-- Exercise brief --
A bare number is all that is needed: how many lines below contain the string "near"?

(Saved data entries)
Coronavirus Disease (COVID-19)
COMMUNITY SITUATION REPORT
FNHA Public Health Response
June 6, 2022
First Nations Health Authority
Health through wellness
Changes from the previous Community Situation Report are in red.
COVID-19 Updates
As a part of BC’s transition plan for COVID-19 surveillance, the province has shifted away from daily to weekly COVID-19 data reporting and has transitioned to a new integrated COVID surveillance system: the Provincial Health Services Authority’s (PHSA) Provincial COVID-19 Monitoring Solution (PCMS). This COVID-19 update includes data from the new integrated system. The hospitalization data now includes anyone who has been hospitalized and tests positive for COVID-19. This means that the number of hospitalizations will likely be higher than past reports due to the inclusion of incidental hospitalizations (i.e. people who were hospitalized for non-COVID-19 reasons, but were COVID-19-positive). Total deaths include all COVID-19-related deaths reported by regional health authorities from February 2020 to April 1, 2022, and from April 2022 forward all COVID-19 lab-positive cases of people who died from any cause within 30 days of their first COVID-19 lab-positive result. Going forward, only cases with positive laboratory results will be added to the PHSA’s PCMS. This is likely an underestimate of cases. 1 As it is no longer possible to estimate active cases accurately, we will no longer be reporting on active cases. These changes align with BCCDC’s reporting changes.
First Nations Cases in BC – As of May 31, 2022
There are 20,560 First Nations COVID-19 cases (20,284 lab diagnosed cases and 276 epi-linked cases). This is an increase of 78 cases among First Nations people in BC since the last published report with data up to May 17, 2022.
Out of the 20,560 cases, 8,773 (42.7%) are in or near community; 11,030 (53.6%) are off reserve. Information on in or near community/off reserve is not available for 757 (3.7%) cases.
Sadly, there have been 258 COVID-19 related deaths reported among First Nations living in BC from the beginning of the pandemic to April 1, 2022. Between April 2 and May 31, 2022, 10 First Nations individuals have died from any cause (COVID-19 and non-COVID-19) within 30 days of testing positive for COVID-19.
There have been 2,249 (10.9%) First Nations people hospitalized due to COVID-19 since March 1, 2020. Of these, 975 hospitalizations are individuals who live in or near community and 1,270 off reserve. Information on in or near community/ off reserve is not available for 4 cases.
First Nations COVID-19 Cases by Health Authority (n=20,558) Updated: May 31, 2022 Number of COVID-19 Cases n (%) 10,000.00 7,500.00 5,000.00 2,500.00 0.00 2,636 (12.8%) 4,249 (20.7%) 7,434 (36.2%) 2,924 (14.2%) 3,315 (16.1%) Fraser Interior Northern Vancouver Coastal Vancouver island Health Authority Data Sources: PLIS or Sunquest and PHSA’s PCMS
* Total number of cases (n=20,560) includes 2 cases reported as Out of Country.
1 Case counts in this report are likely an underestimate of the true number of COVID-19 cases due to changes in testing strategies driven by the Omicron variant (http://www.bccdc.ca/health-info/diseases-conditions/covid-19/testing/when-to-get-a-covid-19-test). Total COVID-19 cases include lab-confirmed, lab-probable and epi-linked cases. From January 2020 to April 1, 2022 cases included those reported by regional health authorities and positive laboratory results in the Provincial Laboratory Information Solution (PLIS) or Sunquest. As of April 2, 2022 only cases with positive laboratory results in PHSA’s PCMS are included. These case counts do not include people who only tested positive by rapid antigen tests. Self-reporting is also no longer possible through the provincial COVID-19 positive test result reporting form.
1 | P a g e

-- Answer box --
2